Conversus private equity halts new investments to farm out cash
Dutch-listed fund of private equity funds Conversus Capital is to end all new private equity investments and return cash flows to shareholders via quarterly distributions, starting with a return of $100m this month.
Because CC’s management responsibilities will not be as great under the new strategy, the fund’s management fees will be cut by 25% to 0.75% for invested assets, and 0.375% for unfunded commitments.
The so-called ‘permanent harvesting strategy’ follows an announcement from the $1.3bn portfolio last month, that the manager was considering changing the investment strategy in light of market conditions, CC’s discount to net asset value (currently 28%) and “ongoing discussions with shareholders”.
Conversus has already operated one harvest strategy, from mid-2009 to early this year, and the investment companies team at Royal Bank of Scotland said CC’s assets could be “substantially realised through organic distributions within five years.
“Clearly, if the manager uses the private equity secondaries market to sell selected assets – and we think it likely that [Conversus] will receive worthy bids for assets going forward, given the high quality and mature nature of the portfolio’s investments, then this could materially expedite the realisation process. However, we caution against prospective investors viewing this opportunity as a short-term liquidation story.”
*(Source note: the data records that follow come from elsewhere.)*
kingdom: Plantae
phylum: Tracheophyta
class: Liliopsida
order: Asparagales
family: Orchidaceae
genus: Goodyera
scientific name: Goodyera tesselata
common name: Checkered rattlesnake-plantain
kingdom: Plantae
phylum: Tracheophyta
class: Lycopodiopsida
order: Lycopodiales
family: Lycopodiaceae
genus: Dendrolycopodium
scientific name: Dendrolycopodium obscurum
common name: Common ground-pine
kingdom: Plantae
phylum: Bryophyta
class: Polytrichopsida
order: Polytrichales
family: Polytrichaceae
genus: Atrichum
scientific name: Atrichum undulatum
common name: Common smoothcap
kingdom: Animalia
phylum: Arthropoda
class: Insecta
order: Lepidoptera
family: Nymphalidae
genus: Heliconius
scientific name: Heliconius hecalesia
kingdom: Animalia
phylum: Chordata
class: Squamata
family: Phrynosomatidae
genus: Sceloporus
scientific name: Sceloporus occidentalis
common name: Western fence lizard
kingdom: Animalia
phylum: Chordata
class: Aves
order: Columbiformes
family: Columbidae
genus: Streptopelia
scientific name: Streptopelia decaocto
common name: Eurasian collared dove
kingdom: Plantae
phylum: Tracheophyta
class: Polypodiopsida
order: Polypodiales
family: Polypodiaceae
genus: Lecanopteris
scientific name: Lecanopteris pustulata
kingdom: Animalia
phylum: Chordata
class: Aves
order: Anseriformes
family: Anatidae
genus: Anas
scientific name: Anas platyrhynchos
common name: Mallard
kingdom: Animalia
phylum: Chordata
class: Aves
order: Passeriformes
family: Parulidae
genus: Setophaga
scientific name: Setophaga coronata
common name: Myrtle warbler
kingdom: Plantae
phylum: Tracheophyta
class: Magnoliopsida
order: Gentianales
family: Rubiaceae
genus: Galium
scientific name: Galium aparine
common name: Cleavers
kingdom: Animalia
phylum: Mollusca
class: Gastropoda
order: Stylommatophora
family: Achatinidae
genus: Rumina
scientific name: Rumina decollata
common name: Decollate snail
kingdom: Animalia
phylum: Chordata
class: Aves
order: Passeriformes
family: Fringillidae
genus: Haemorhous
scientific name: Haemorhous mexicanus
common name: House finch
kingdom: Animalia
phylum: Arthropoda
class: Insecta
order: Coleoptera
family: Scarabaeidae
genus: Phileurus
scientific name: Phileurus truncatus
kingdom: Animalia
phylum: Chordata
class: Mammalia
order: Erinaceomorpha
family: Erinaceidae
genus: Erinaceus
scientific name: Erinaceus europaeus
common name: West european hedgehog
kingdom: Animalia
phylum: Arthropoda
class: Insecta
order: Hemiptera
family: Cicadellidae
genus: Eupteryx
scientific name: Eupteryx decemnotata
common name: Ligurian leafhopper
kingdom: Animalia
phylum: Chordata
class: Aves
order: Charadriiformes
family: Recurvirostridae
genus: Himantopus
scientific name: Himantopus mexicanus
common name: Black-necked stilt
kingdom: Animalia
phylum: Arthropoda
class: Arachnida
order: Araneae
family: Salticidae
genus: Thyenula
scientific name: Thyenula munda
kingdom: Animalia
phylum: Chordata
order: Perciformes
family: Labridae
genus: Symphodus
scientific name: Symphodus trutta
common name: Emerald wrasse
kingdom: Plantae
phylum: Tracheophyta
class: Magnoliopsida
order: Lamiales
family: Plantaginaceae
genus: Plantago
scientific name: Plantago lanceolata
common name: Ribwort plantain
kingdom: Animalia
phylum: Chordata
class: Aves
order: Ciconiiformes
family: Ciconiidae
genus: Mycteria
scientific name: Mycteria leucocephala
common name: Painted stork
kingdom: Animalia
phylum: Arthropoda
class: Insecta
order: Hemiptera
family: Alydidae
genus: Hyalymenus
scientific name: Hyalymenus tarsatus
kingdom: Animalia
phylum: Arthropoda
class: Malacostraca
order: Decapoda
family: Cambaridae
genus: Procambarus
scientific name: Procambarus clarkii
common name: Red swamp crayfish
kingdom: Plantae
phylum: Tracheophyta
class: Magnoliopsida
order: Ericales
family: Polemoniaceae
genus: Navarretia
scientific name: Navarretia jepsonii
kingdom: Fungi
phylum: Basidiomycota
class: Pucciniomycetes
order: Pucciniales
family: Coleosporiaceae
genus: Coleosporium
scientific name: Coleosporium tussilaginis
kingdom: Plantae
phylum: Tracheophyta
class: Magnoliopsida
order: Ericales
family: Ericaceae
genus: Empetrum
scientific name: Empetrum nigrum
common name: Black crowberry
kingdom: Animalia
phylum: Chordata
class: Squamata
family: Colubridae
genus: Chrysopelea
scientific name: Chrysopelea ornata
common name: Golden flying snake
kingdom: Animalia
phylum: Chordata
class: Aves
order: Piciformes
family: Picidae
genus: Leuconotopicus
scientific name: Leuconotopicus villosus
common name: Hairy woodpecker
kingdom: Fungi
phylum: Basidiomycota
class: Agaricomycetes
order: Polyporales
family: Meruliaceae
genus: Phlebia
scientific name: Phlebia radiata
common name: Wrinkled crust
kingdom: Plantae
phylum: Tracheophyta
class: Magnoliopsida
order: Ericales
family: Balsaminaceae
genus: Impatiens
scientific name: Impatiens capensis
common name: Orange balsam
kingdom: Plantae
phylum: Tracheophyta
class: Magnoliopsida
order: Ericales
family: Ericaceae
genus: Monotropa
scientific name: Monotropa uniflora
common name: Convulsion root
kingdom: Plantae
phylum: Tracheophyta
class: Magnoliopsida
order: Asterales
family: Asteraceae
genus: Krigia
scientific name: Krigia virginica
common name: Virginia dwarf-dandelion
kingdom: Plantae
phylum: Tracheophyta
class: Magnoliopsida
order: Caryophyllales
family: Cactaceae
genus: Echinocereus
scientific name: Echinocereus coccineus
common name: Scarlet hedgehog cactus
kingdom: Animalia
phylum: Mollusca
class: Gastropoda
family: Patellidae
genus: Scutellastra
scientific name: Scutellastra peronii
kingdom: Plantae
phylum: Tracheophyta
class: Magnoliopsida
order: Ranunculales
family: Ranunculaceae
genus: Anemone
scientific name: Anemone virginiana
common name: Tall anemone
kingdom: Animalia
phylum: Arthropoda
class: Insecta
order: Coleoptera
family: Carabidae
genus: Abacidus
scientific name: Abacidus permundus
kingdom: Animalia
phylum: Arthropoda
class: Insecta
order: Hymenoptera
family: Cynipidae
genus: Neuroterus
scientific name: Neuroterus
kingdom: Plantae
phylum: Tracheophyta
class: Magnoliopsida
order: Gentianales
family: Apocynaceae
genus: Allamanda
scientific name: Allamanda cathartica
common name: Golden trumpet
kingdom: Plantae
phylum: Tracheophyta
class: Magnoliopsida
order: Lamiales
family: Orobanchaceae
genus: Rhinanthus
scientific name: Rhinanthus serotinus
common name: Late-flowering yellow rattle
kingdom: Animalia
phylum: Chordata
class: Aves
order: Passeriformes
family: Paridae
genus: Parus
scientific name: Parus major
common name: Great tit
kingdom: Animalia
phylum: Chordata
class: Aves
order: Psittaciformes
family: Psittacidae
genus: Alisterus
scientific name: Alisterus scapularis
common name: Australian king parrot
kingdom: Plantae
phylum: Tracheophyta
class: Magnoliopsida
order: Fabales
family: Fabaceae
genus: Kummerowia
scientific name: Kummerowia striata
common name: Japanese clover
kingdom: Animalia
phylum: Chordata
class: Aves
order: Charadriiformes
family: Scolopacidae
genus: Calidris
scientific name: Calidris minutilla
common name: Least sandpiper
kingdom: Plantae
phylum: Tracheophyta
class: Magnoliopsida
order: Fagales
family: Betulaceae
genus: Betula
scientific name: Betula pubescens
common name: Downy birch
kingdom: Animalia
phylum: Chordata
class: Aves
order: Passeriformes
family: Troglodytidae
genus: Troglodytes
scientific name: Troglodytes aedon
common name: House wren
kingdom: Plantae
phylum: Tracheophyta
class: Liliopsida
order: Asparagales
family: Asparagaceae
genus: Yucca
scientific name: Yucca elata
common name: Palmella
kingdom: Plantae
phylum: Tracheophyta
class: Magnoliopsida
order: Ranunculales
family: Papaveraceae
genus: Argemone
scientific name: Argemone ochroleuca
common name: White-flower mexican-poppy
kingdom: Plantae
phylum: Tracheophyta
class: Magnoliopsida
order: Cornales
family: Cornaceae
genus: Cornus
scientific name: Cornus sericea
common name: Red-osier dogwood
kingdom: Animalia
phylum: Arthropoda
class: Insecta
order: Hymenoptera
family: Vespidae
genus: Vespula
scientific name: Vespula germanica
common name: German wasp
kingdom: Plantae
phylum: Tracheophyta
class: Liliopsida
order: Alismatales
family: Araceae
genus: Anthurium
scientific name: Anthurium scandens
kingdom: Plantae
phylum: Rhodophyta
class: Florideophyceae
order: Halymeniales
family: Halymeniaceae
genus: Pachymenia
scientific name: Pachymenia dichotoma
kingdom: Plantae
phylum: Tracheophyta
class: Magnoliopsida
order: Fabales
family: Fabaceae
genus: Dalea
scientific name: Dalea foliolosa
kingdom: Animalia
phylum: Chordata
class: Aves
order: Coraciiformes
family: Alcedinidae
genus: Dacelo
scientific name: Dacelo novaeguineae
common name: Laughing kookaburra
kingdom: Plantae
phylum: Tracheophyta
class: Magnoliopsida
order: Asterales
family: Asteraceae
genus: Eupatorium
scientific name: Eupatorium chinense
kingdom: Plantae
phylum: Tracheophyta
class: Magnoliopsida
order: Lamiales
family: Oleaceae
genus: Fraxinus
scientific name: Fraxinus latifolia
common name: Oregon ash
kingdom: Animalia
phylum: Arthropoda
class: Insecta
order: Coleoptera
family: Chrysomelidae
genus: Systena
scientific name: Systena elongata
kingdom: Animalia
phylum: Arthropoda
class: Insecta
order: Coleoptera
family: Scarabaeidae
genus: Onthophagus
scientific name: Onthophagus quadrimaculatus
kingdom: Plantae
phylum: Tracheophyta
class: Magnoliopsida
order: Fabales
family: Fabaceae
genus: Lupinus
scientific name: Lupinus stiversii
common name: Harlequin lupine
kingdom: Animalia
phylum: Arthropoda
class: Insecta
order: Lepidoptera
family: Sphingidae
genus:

Under the harvest strategy, Conversus will keep seeking to maximize long-term value for investors, including opportunistic sales of assets.
Managers will hope its discount to NAV narrows from 28% as its coffers become more cash-rich. The average listed private equity fund of funds trades at a 34% discount to NAV, only slightly narrower than the sector’s average 37.4% discount over 12 months, according to Royal Bank of Scotland.
As at 31 July, CC had outstanding commitments of $494m, and net cash of $146m, or 8% of NAV, with which RBS said the company could “easily fund the planned $100m shareholder distribution”.
Following the distribution, CC will have net cash equal to 2% of NAV and a commitment cover of 78% – “in line with the peer group average,” RBS said in a regular note on listed private equity funds.
“We would expect the company to grow its cash reserves again quickly following the forthcoming distribution. One of the major differentiators between CC and [peers] is the maturity of this portfolio and the significant underlying positive cash flow trends that have resulted over the course of this year.”
RBS’s team said from January to 31 July, CC funded capital calls of $104m, made one direct investment for $5m and received gross inflows of $362m, resulting in net cash inflows of $253m. This exceeds the monthly run-rate of 2010, in which the company received net inflows of $354m over the calendar year.
“If market conditions remain supportive, we believe total net inflows for calendar year 2011 could potentially exceed $400m, providing further momentum for the NAV as well as fuelling further distributions to shareholders.”
RBS said it thought if a growth strategy were reinstated at CC, this would be alongside a strategy allowing investors to reinvest.